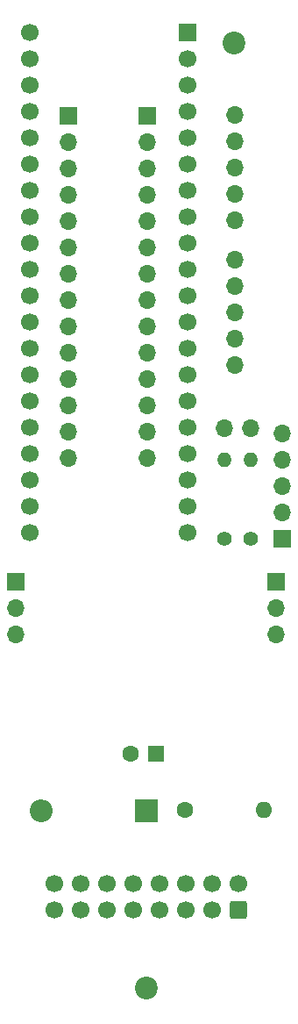
<source format=gbr>
%TF.GenerationSoftware,KiCad,Pcbnew,8.0.5*%
%TF.CreationDate,2024-12-21T15:11:58+00:00*%
%TF.ProjectId,EuroRackDaisy,4575726f-5261-4636-9b44-616973792e6b,rev?*%
%TF.SameCoordinates,Original*%
%TF.FileFunction,Soldermask,Top*%
%TF.FilePolarity,Negative*%
%FSLAX46Y46*%
G04 Gerber Fmt 4.6, Leading zero omitted, Abs format (unit mm)*
G04 Created by KiCad (PCBNEW 8.0.5) date 2024-12-21 15:11:58*
%MOMM*%
%LPD*%
G01*
G04 APERTURE LIST*
G04 Aperture macros list*
%AMRoundRect*
0 Rectangle with rounded corners*
0 $1 Rounding radius*
0 $2 $3 $4 $5 $6 $7 $8 $9 X,Y pos of 4 corners*
0 Add a 4 corners polygon primitive as box body*
4,1,4,$2,$3,$4,$5,$6,$7,$8,$9,$2,$3,0*
0 Add four circle primitives for the rounded corners*
1,1,$1+$1,$2,$3*
1,1,$1+$1,$4,$5*
1,1,$1+$1,$6,$7*
1,1,$1+$1,$8,$9*
0 Add four rect primitives between the rounded corners*
20,1,$1+$1,$2,$3,$4,$5,0*
20,1,$1+$1,$4,$5,$6,$7,0*
20,1,$1+$1,$6,$7,$8,$9,0*
20,1,$1+$1,$8,$9,$2,$3,0*%
G04 Aperture macros list end*
%ADD10R,1.700000X1.700000*%
%ADD11O,1.700000X1.700000*%
%ADD12C,1.700000*%
%ADD13C,1.400000*%
%ADD14O,1.400000X1.400000*%
%ADD15C,2.200000*%
%ADD16R,2.200000X2.200000*%
%ADD17O,2.200000X2.200000*%
%ADD18C,1.600000*%
%ADD19O,1.600000X1.600000*%
%ADD20RoundRect,0.250000X0.600000X-0.600000X0.600000X0.600000X-0.600000X0.600000X-0.600000X-0.600000X0*%
%ADD21R,1.600000X1.600000*%
G04 APERTURE END LIST*
D10*
%TO.C,J9*%
X43180000Y-100833000D03*
D11*
X43180000Y-98293000D03*
X43180000Y-95753000D03*
X43180000Y-93213000D03*
X43180000Y-90673000D03*
%TD*%
%TO.C,J1*%
X40100000Y-90170000D03*
X37560000Y-90170000D03*
%TD*%
D10*
%TO.C,J8*%
X42570000Y-105000000D03*
D11*
X42570000Y-107540000D03*
X42570000Y-110080000D03*
%TD*%
%TO.C,J7*%
X38600000Y-73914000D03*
X38600000Y-76454000D03*
X38600000Y-78994000D03*
X38600000Y-81534000D03*
X38600000Y-84074000D03*
%TD*%
%TO.C,J4*%
X38600000Y-59944000D03*
X38600000Y-62484000D03*
X38600000Y-65024000D03*
X38600000Y-67564000D03*
X38600000Y-70104000D03*
%TD*%
D10*
%TO.C,A1*%
X34000000Y-52000000D03*
D12*
X34000000Y-54540000D03*
X34000000Y-57080000D03*
X34000000Y-59620000D03*
X34000000Y-62160000D03*
X34000000Y-64700000D03*
X34000000Y-67240000D03*
X34000000Y-69780000D03*
X34000000Y-72320000D03*
X34000000Y-74860000D03*
X34000000Y-77400000D03*
X34000000Y-79940000D03*
X34000000Y-82480000D03*
X34000000Y-85020000D03*
X34000000Y-87560000D03*
X34000000Y-90100000D03*
X34000000Y-92640000D03*
X34000000Y-95180000D03*
X34000000Y-97720000D03*
X34000000Y-100260000D03*
X18760000Y-100260000D03*
X18760000Y-97720000D03*
X18760000Y-95180000D03*
X18760000Y-92640000D03*
X18760000Y-90100000D03*
X18760000Y-87560000D03*
X18760000Y-85020000D03*
X18760000Y-82480000D03*
X18760000Y-79940000D03*
X18760000Y-77400000D03*
X18760000Y-74860000D03*
X18760000Y-72320000D03*
X18760000Y-69780000D03*
X18760000Y-67240000D03*
X18760000Y-64700000D03*
X18760000Y-62160000D03*
X18760000Y-59620000D03*
X18760000Y-57080000D03*
X18760000Y-54540000D03*
X18760000Y-52000000D03*
%TD*%
D13*
%TO.C,R3*%
X37592000Y-100838000D03*
D14*
X37592000Y-93218000D03*
%TD*%
D10*
%TO.C,J3*%
X22510000Y-60000000D03*
D11*
X22510000Y-62540000D03*
X22510000Y-65080000D03*
X22510000Y-67620000D03*
X22510000Y-70160000D03*
X22510000Y-72700000D03*
X22510000Y-75240000D03*
X22510000Y-77780000D03*
X22510000Y-80320000D03*
X22510000Y-82860000D03*
X22510000Y-85400000D03*
X22510000Y-87940000D03*
X22510000Y-90480000D03*
X22510000Y-93020000D03*
%TD*%
D15*
%TO.C,MK3*%
X38500000Y-53000000D03*
%TD*%
D13*
%TO.C,R2*%
X40132000Y-100838000D03*
D14*
X40132000Y-93218000D03*
%TD*%
D10*
%TO.C,J2*%
X30130000Y-60000000D03*
D11*
X30130000Y-62540000D03*
X30130000Y-65080000D03*
X30130000Y-67620000D03*
X30130000Y-70160000D03*
X30130000Y-72700000D03*
X30130000Y-75240000D03*
X30130000Y-77780000D03*
X30130000Y-80320000D03*
X30130000Y-82860000D03*
X30130000Y-85400000D03*
X30130000Y-87940000D03*
X30130000Y-90480000D03*
X30130000Y-93020000D03*
%TD*%
D15*
%TO.C,MK5*%
X30000000Y-144200000D03*
%TD*%
D16*
%TO.C,D1*%
X30010000Y-127040000D03*
D17*
X19850000Y-127040000D03*
%TD*%
D18*
%TO.C,R1*%
X33740000Y-127000000D03*
D19*
X41360000Y-127000000D03*
%TD*%
D10*
%TO.C,J6*%
X17430000Y-105000000D03*
D11*
X17430000Y-107540000D03*
X17430000Y-110080000D03*
%TD*%
D20*
%TO.C,J5*%
X38890000Y-136640000D03*
D12*
X38890000Y-134100000D03*
X36350000Y-136640000D03*
X36350000Y-134100000D03*
X33810000Y-136640000D03*
X33810000Y-134100000D03*
X31270000Y-136640000D03*
X31270000Y-134100000D03*
X28730000Y-136640000D03*
X28730000Y-134100000D03*
X26190000Y-136640000D03*
X26190000Y-134100000D03*
X23650000Y-136640000D03*
X23650000Y-134100000D03*
X21110000Y-136640000D03*
X21110000Y-134100000D03*
%TD*%
D21*
%TO.C,C1*%
X30970000Y-121560000D03*
D18*
X28470000Y-121560000D03*
%TD*%
M02*

</source>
══════
(Prompt)
The lines above that hold the word "macros" are the ones to copy.

(Answer section)
G04 Aperture macros list*
G04 Aperture macros list end*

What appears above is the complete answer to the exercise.